**SOURCE MATERIAL**

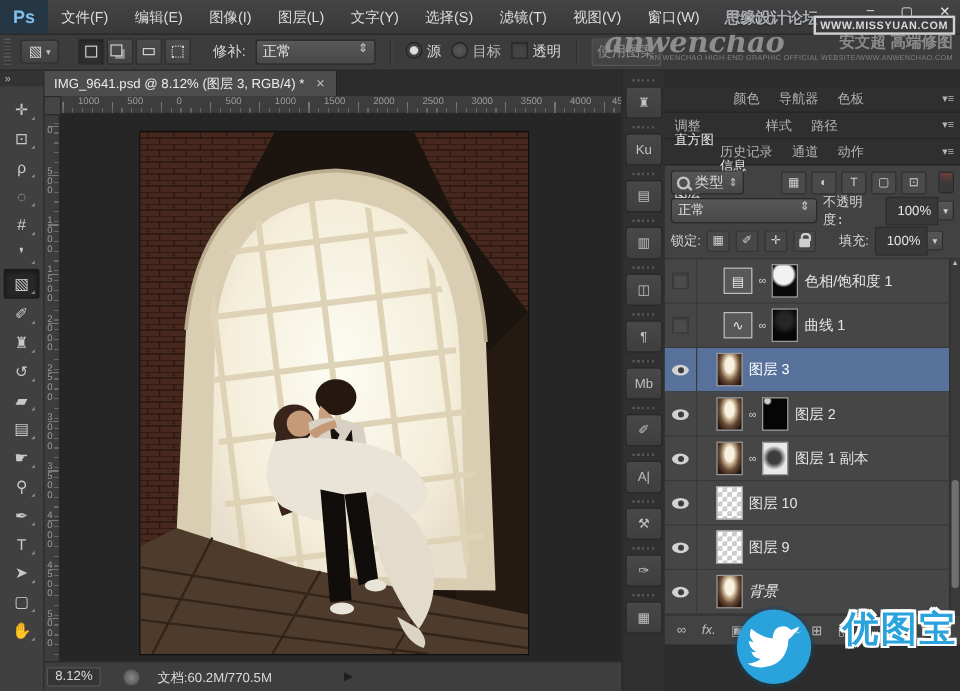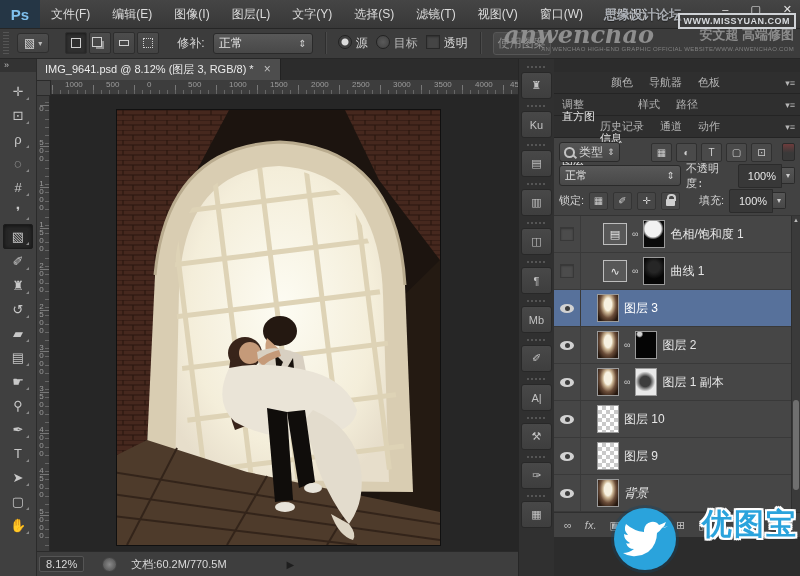--- a/index.html
+++ b/index.html
@@ -27,21 +27,21 @@
   .grip{width:6px;height:22px;margin-left:3px;background:repeating-linear-gradient(#555 0 1px,transparent 1px 3px);}
   .tp-btn{display:flex;align-items:center;gap:3px;padding:2px 6px;border:1px solid #2e2e2e;border-radius:3px;
           background:linear-gradient(#4d4d4d,#424242);}
   .selmodes{display:flex;gap:2px;margin-left:8px;}
   .selmode{width:20px;height:20px;border:1px solid #2e2e2e;border-radius:2px;display:flex;align-items:center;
            justify-content:center;background:linear-gradient(#4c4c4c,#434343);}
   .selmode.pressed{background:#2f2f2f;box-shadow:inset 0 1px 3px #1c1c1c;}
   .sq{width:8px;height:8px;border:1px solid #cfcfcf;display:block;}
   .sq.dbl{box-shadow:3px 3px 0 -1px #8f8f8f;margin:-3px 3px 0 -3px;}
   .opt-label{color:#d6d6d6;margin-left:10px;}
-  .combo{display:flex;align-items:center;justify-content:space-between;background:linear-gradient(#585858,#484848);
+  .combo{display:flex;align-items:flex-start;justify-content:space-between;background:linear-gradient(#585858,#484848);
          border:1px solid #2a2a2a;border-radius:3px;padding:1px 5px;color:#e4e4e4;}
   .combo .arr{font-size:10px;color:#cfcfcf;margin-left:8px;}
   .vsep{width:1px;height:22px;background:#2e2e2e;margin:0 4px;box-shadow:1px 0 0 #4a4a4a;}
   .radio{width:12px;height:12px;border-radius:50%;border:1px solid #222;background:radial-gradient(#5a5a5a,#3f3f3f);
          display:inline-block;vertical-align:-2px;margin-right:4px;}
   .radio.on{background:radial-gradient(#dcdcdc 0 3px,#3f3f3f 4px);}
   .chk{width:12px;height:12px;border:1px solid #282828;background:#454545;display:inline-block;
        vertical-align:-2px;margin-right:4px;box-shadow:inset 0 1px 2px #2e2e2e;}
   .btn-dis{border:1px solid #565656;border-radius:3px;background:linear-gradient(#4a4a4a,#424242);
            color:#909090;padding:2px 4px;}
@@ -298,21 +298,21 @@
         <span>▢</span>
       </div>
     <div class="tool">
         <span>✋</span>
       </div>
   </div>
 </div>
 
 <div class="abs tabbar">
   <div class="doc-tab">
-    <span>IMG_9641.psd @ 8.12% (图层 3, RGB/8) *</span>
+    <span>IMG_9641.psd @ 8.12% (图层 3, RGB/4) *</span>
     <span class="doc-close">×</span>
   </div>
 </div>
 
 <div class="abs canvasbg"></div>
 
 <div class="abs ruler-corner"></div>
 <div class="abs hruler">
   <span class="hnum" style="left:16px">1000</span>
   <span class="hnum" style="left:57px">500</span>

**TASK PROMPT**
If the string "height" appears in a line of the entries, report the line.

**OUTPUT OF THE TASK**
   .grip{width:6px;height:22px;margin-left:3px;background:repeating-linear-gradient(#555 0 1px,transparent 1px 3px);}
   .selmode{width:20px;height:20px;border:1px solid #2e2e2e;border-radius:2px;display:flex;align-items:center;
   .sq{width:8px;height:8px;border:1px solid #cfcfcf;display:block;}
   .vsep{width:1px;height:22px;background:#2e2e2e;margin:0 4px;box-shadow:1px 0 0 #4a4a4a;}
   .radio{width:12px;height:12px;border-radius:50%;border:1px solid #222;background:radial-gradient(#5a5a5a,#3f3f3f);
   .chk{width:12px;height:12px;border:1px solid #282828;background:#454545;display:inline-block;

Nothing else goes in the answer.